Native officials, called curacas, wore a hat like this during dances at festivals in the silver mining areas of Bolivia. Silver was one of the natural resources Spain sought from its American conquests, but here it adorns a native costume. The hand-formed plaques on the hat represent both native and European flora and fauna, real and imagined. The triangular shape in the middle of the crown may represent the Cerro de Potosí, the very mountain from which silver was mined.
- Culture: Possibly Aymara
- Medium: Repoussé silver plaques on velvet, glass beads, wire
- Possible Place Made: Potosi, Bolivia
- Dates: 18th century
- Dimensions: 4 15/16 x 13 1/4 x 13 1/4 in. (12.5 x 33.7 x 33.7 cm) (show scale)
- Collections:Decorative Arts
- Museum Location: This item is on view in Great Hall, 1st Floor
- Accession Number: 41.1275.274c
- Credit Line: Museum Expedition 1941, Frank L. Babbott Fund
- Rights Statement: Creative Commons-BY
- Caption: Possibly Aymara. Festival Hat, 18th century. Repoussé silver plaques on velvet, glass beads, wire, 4 15/16 x 13 1/4 x 13 1/4 in. (12.5 x 33.7 x 33.7 cm). Brooklyn Museum, Museum Expedition 1941, Frank L. Babbott Fund, 41.1275.274c. Creative Commons-BY
- Catalogue Description: Silver hat, part of a ceremonial costume consisting of a jacket and knee breeches which are in the collection of the Industrial design lab.
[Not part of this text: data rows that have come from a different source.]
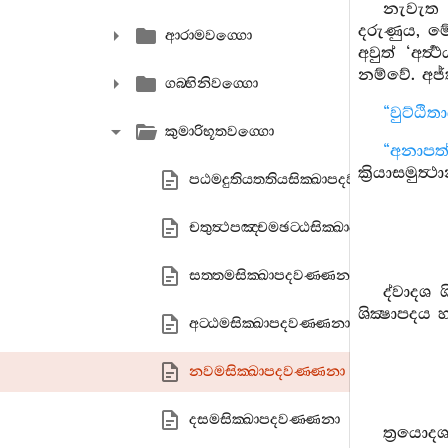
නැවැත භ
දරුණුය, මේ
ආරාමවග‍්ගො
අවුත් ‘අර්
නම්වේ. අජ
ගබ‍්භිනිවග‍්ගො
“වුට්ඨිත
කුමාරිභූතවග‍්ගො
“අනාපත්
ක්‍රියාසමුත්
පඨමදුතියතතියසික‍්ඛාපදවණ‍්ණනා
චතුත්‍ථපඤ‍්චමඡට‍්ඨසික‍්ඛාපදවණ‍්ණනා
සත‍්තමසික‍්ඛාපදවණ‍්ණනා
ද්වාදශ ශ
ශික්‍ෂාපදය
අට‍්ඨමසික‍්ඛාපදවණ‍්ණනා
නවමසික‍්ඛාපදවණ‍්ණනා
දසමසික‍්ඛාපදවණ‍්ණනා
ත්‍රයොද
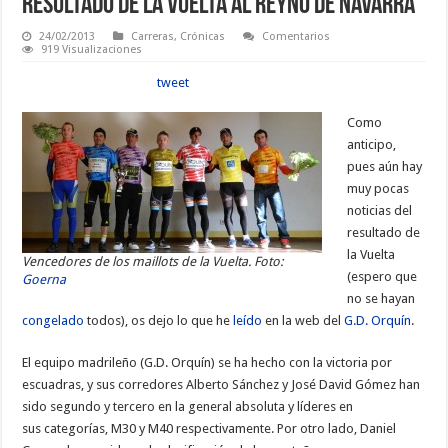
Resultado de la Vuelta al Reyno de Navarra
24/02/2013
Carreras
,
Crónicas
Comentarios
919 Visualizaciones
tweet
Como
anticipo,
pues aún hay
muy pocas
noticias del
resultado de
la Vuelta
Vencedores de los maillots de la Vuelta. Foto:
(espero que
Goerna
no se hayan
congelado
todos), os dejo lo que he
leído
en la web del
G.D. Orquín
.
El equipo madrileño (G.D. Orquín) se ha hecho con la victoria por
escuadras, y sus corredores Alberto Sánchez y José David Gómez han
sido segundo y tercero en la general absoluta y líderes en
sus categorías, M30 y M40 respectivamente. Por otro lado, Daniel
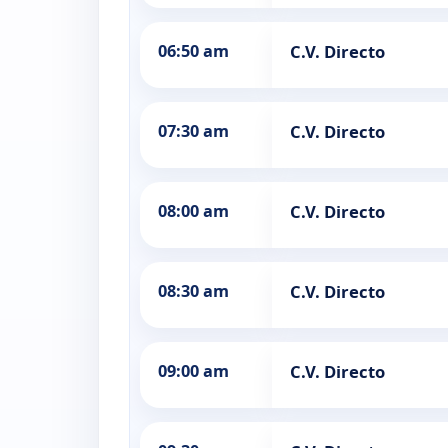
06:50 am
C.V. Directo
07:30 am
C.V. Directo
08:00 am
C.V. Directo
08:30 am
C.V. Directo
09:00 am
C.V. Directo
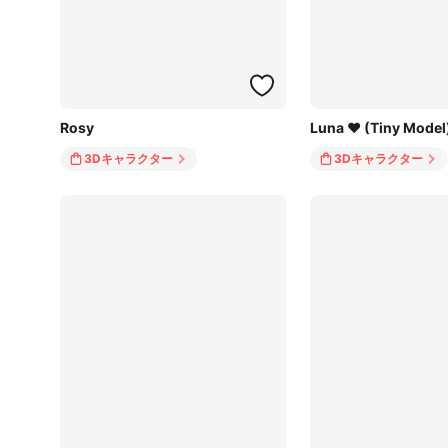
Rosy
Luna ♥ (Tiny Model
3Dキャラクター
3Dキャラクター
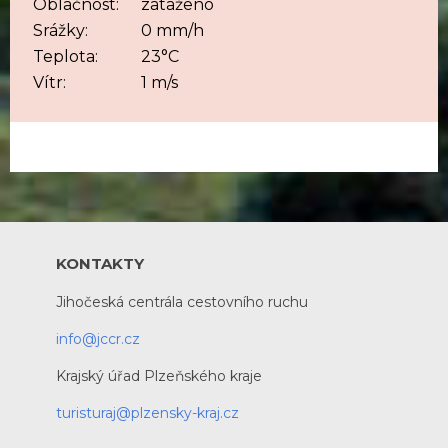
Oblačnost:
zataženo
Srážky:
0 mm/h
Teplota:
23°C
Vítr:
1 m/s
KONTAKTY
Jihočeská centrála cestovního ruchu
info@jccr.cz
Krajský úřad Plzeňského kraje
turisturaj@plzensky-kraj.cz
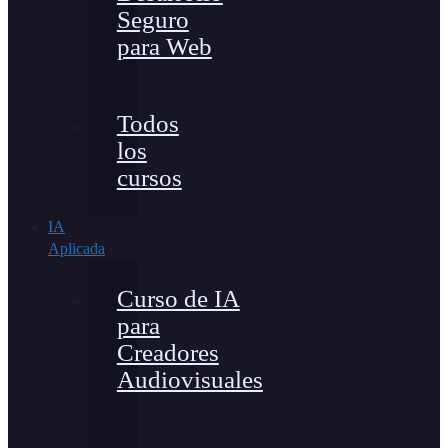
Seguro
para Web
Todos
los
cursos
IA
Aplicada
Curso de IA
para
Creadores
Audiovisuales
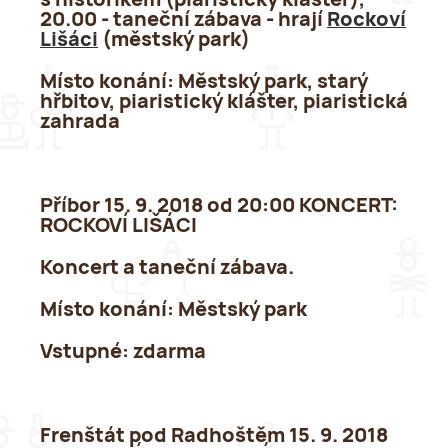
s historikem (piaristický klášter),
20.00 - taneční zábava - hrají
Rockoví
Lišáci
(městský park)
Místo konání:
Městský park, starý
hřbitov, piaristický klášter, piaristická
zahrada
Příbor 15. 9. 2018 od 20:00 KONCERT:
ROCKOVÍ LIŠÁCI
Koncert a taneční zábava.
Místo konání:
Městský park
Vstupné:
zdarma
Frenštát pod Radhoštěm 15. 9. 2018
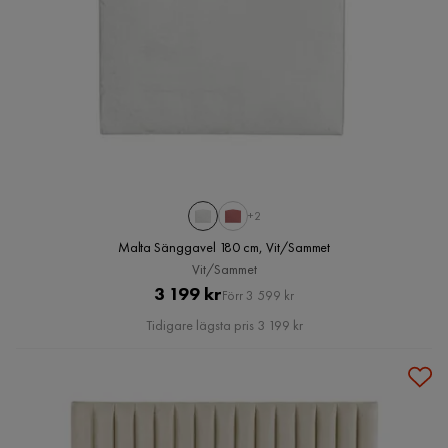
+2
Malta Sänggavel 180 cm, Vit/Sammet
Vit/Sammet
Pris
Original
3 199 kr
Förr 3 599 kr
Pris
Tidigare lägsta pris 3 199 kr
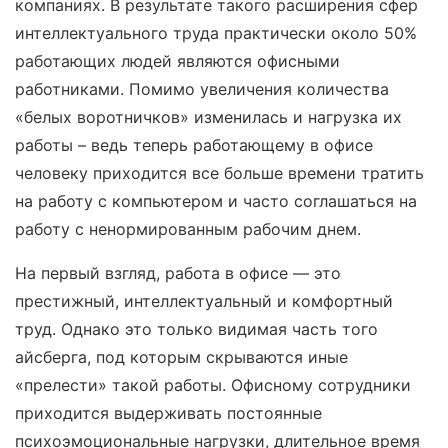
компаниях. В результате такого расширения сфер
интеллектуального труда практически около 50%
работающих людей являются офисными
работниками. Помимо увеличения количества
«белых воротничков» изменилась и нагрузка их
работы – ведь теперь работающему в офисе
человеку приходится все больше времени тратить
на работу с компьютером и часто соглашаться на
работу с ненормированным рабочим днем.
На первый взгляд, работа в офисе — это
престижный, интеллектуальный и комфортный
труд. Однако это только видимая часть того
айсберга, под которым скрываются иные
«прелести» такой работы. Офисному сотрудники
приходится выдерживать постоянные
психоэмоциональные нагрузки, длительное время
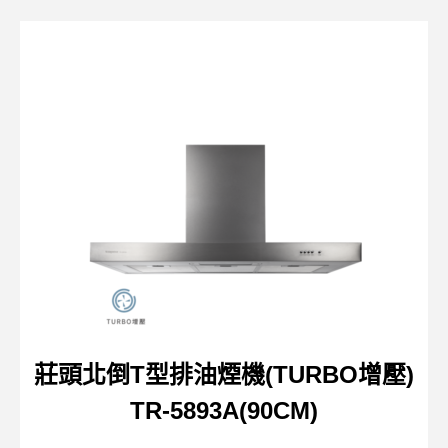
莊頭北倒T型排油煙機(TURBO增壓)
TR-5893A(90CM)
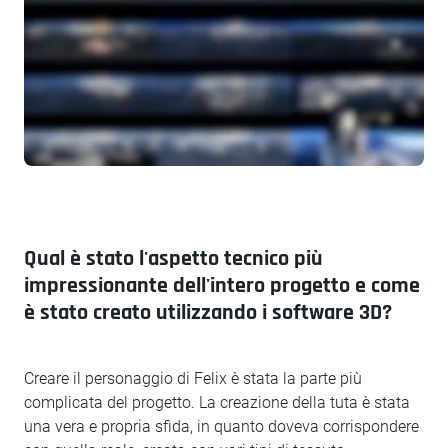
Qual è stato l'aspetto tecnico più
impressionante dell'intero progetto e come
è stato creato utilizzando i software 3D?
Creare il personaggio di Felix è stata la parte più
complicata del progetto. La creazione della tuta è stata
una vera e propria sfida, in quanto doveva corrispondere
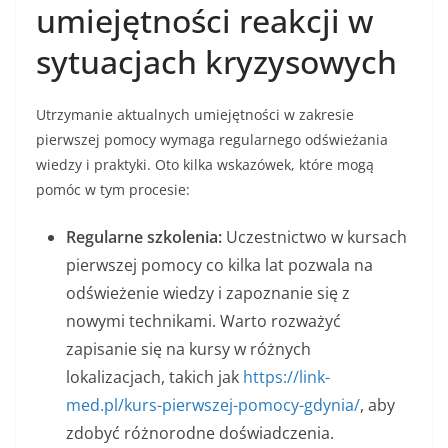
umiejętności reakcji w
sytuacjach kryzysowych
Utrzymanie aktualnych umiejętności w zakresie
pierwszej pomocy wymaga regularnego odświeżania
wiedzy i praktyki. Oto kilka wskazówek, które mogą
pomóc w tym procesie:
Regularne szkolenia:
Uczestnictwo w kursach
pierwszej pomocy co kilka lat pozwala na
odświeżenie wiedzy i zapoznanie się z
nowymi technikami. Warto rozważyć
zapisanie się na kursy w różnych
lokalizacjach, takich jak
https://link-
med.pl/kurs-pierwszej-pomocy-gdynia/
, aby
zdobyć różnorodne doświadczenia.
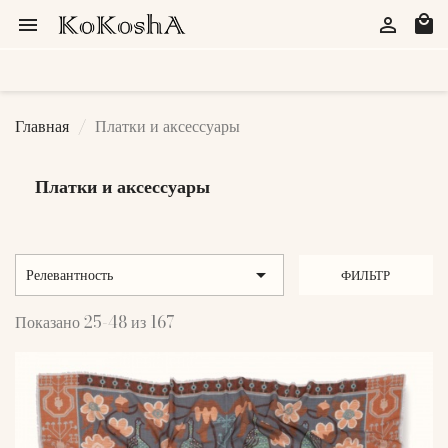
local_mall


Главная
Платки и аксессуары
Платки и аксессуары

Релевантность
ФИЛЬТР
Показано 25-48 из 167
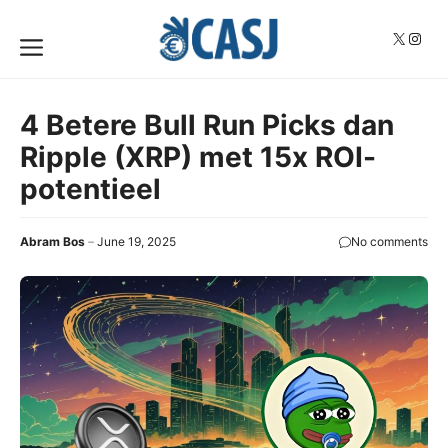
Skip
to
X
Insta
Menu
content
4 Betere Bull Run Picks dan
Ripple (XRP) met 15x ROI-
potentieel
Abram Bos
June 19, 2025
No comments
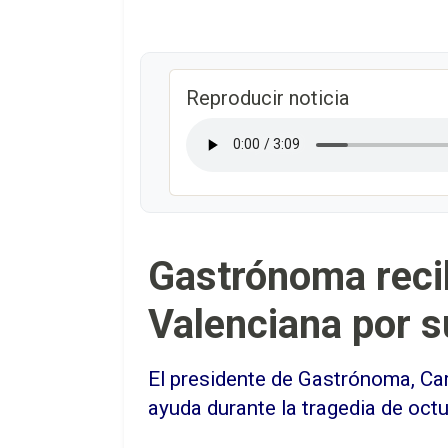
Reproducir noticia
Gastrónoma recib
Valenciana por s
El presidente de Gastrónoma, Car
ayuda durante la tragedia de oct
High rounded crown and circular brim. Damasked purplish red velvet with floral pattern is under silver ornament. Lining of the hat is orange and white printed cotton flannel. The silver designs consist of vase and flowers, cornucopia, birds, elephant and dogs, strawberries, lion, chicken, moon, sun, church, llamas, mermaids playing mandolins etc. Streamers of silver chain hang down the back.